Opportunities in the Current Environment

Even amid adverse conditions hanging overhead, there is still a faint pulse to the M&A deal market.

Despite recent glimmers and rumblings of economic recovery, the M&A deal market continues to languish. The softness of M&A activity has been compounded by rationalized market fears, "analysis paralysis," increasingly restrictive lending terms and covenants, and a continued gap between buyer's and seller's valuation expectations for a business. If they can, sellers are being advised to hold out until the economy, and the value of their business, rebounds. Conversely, buyers are exercising patience, waiting for the effects of the current economic downturn to reduce seller's expectations, while keeping in mind that if they wait too long, the value of the seller's business may no longer be worth acquiring as a going concern.

Even with these adverse conditions hanging overhead, there is still a faint pulse to the M&A deal market. Earn-outs, seller financing, mezzanine financing and staged investments are some of the tools that can help buyers and sellers bridge funding gaps and valuation expectations.

While there are many people dawdling on the M&A deal sidelines waiting for the market to turn, those with experience in previous down cycles know that a down market is the most opportune time to acquire a business and a time when buyers can restructure and recapitalize businesses for better long term returns. Currently, the turnaround specialists are scouring the market for "special projects" and good deals on distressed companies, assets and debt. Strategic buyers are still consummating deals for critical add-ons that complement and generate revenue for their existing businesses. Additionally, proactive private equity firms and other financial buyers are staging some of their investments, working with mezzanine lenders to bridge the current funding gap, and considering smaller minority positions in good companies that need capital, but incorporating covenants to assert more control over the target if performance doesn't meet expectations.

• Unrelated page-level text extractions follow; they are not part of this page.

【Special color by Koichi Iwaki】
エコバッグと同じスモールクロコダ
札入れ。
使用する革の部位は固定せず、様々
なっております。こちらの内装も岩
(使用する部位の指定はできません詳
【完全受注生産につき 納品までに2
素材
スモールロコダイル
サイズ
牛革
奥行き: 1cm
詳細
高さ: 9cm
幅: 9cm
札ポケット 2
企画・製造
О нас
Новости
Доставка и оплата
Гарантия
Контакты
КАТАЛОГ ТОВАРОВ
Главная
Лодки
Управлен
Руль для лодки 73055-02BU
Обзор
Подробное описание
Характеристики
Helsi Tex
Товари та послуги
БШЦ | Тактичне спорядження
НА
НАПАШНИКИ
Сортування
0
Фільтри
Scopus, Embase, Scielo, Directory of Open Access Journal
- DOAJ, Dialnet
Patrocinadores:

Over the next 18 months there should be ample opportunities for buyers to acquire businesses or their assets that would not otherwise survive until the economy rebounds. In 2008, there were 43,546 corporate bankruptcies, an increase of 54% over the previous year and the highest level in a decade. A recent American Bankruptcy Institute poll found nearly two-thirds of respondents anticipated bankruptcy filings increasing by 35% or more in 2009.

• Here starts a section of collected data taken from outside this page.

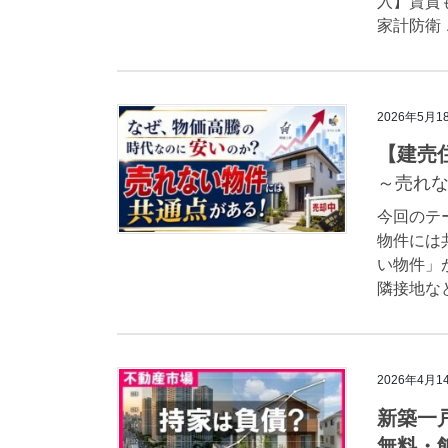
入】賃貸
家計防衛 
2026年5月1
【建売
～売れ
今回のテ
物件には
い物件」
隣接地など
2026年4月1
新築一
無料・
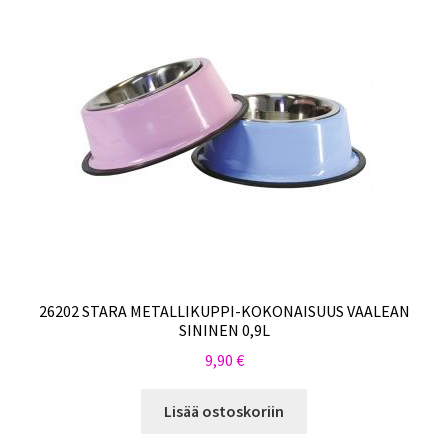
26202 STARA METALLIKUPPI-KOKONAISUUS VAALEAN
SININEN 0,9L
9,90
€
Lisää ostoskoriin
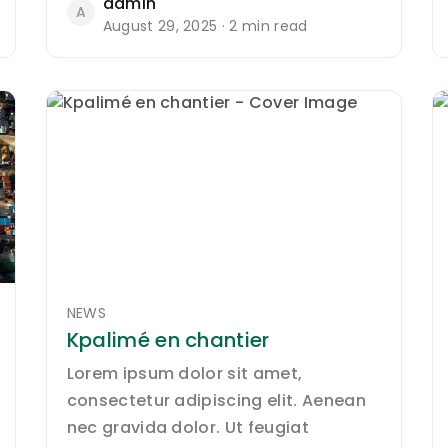
admin
A
August 29, 2025 · 2 min read
NEWS
Kpalimé en chantier
Lorem ipsum dolor sit amet,
consectetur adipiscing elit. Aenean
nec gravida dolor. Ut feugiat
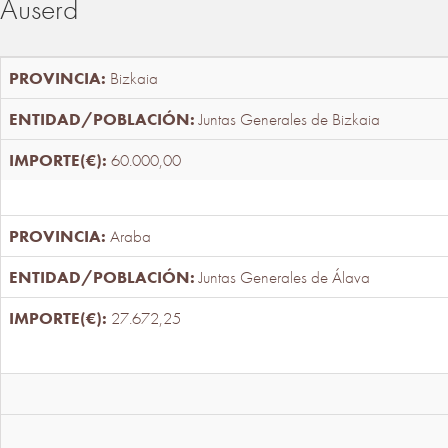
Auserd
Bizkaia
Juntas Generales de Bizkaia
60.000,00
Araba
Juntas Generales de Álava
27.672,25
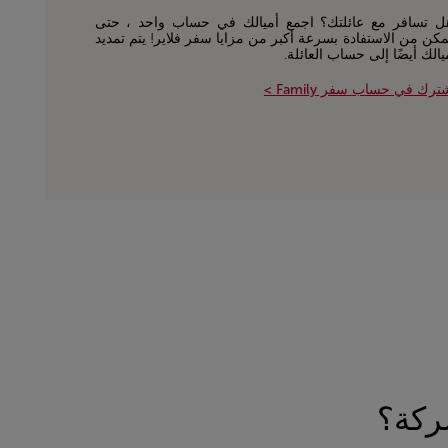
ل تسافر مع عائلتك؟ اجمع أميالك في حساب واحد ، حتى
مكن من الاستفادة بسرعة أكبر من مزايا سفر فلاير! يتم تمديد
يالك أيضًا إلى حساب العائلة.
ترك في حساب سفر Family >
ركة؟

In addition to the more traditional ways of structuring a deal, buyers have plenty of tools at their disposal to acquire good but struggling businesses or their strategic assets in a down market.

Prepackaged bankruptcies, for instance, are one tool. For a buyer seeking to acquire a business as a going concern, it may want to consider striking a deal with the distressed business to facilitate a prepackaged bankruptcy under Chapter 11 of the Bankruptcy Code. In a prepackaged bankruptcy, the major stakeholders (lenders, trade creditors, bondholders, landowners, et al.) seek to reach agreement before a bankruptcy filing on the most important issues in the case, including DIP financing, lien priority and the extent to which trade and other debt will be discounted or renegotiated. Prepackaged bankruptcies tend to work well where there are a limited number of secured creditors.

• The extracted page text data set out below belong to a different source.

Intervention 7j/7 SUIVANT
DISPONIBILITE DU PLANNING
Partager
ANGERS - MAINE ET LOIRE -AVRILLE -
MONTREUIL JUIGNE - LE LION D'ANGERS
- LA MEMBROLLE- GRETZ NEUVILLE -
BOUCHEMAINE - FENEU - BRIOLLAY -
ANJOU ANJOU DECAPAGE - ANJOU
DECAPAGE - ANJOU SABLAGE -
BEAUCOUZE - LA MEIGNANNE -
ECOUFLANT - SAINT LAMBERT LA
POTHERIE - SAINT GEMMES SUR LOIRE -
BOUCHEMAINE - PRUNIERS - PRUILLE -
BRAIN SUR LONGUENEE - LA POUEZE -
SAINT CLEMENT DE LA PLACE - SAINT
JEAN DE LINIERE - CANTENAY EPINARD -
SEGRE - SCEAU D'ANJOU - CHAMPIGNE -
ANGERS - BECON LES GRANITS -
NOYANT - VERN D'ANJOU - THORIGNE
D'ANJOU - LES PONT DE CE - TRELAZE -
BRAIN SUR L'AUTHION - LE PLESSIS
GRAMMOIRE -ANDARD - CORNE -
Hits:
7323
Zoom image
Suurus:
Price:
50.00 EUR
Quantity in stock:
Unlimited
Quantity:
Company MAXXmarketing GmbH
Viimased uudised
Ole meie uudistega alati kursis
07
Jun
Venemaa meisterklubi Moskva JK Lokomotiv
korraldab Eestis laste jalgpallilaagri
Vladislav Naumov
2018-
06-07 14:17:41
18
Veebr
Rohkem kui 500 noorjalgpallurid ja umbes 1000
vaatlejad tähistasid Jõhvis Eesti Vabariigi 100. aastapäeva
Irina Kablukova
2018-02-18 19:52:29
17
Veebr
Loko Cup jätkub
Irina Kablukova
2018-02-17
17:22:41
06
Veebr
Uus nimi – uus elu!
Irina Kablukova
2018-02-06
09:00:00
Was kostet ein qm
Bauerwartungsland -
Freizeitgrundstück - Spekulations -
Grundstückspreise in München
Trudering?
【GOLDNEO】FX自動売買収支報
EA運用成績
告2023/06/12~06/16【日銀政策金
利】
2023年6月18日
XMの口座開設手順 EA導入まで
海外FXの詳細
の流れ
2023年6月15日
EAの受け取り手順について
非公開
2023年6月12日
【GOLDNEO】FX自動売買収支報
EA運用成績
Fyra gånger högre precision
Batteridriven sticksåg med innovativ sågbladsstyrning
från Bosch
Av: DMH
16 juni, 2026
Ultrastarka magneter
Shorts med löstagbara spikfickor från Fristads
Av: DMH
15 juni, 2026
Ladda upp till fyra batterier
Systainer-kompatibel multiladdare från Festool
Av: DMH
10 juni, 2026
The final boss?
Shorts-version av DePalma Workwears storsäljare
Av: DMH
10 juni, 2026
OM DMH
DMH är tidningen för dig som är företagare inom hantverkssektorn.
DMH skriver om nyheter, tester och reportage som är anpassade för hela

The primary advantage of a prepackaged bankruptcy is the substantial savings in time, money and business interruption compared to an ordinary Chapter 11 bankruptcy. While "standard" Chapter 11 cases are rarely confirmed in less than a year (and most take two to three years to be completed), a prepackaged bankruptcy generally takes less than six months to be confirmed. Prepackaged bankruptcies reduce the risk of a significant decline in a company's value because they expedite the operation of the company as a reorganized entity.

Section 363 asset sales are another opportunity acquirers are looking at. For buyers who do not wish to or cannot afford to acquire a company as a going concern, they may instead acquire certain strategic assets of a debtor in possession (i.e., land, plant, equipment, technology or intellectual property) through a Section 363 sale under the Bankruptcy Code. Section 363 sales are usually very quick, with sales often taking only 45 to 90 days to complete. The sale does not require the approval of creditors, but is subject to an auction, which raises the possibility of better and higher outside bids.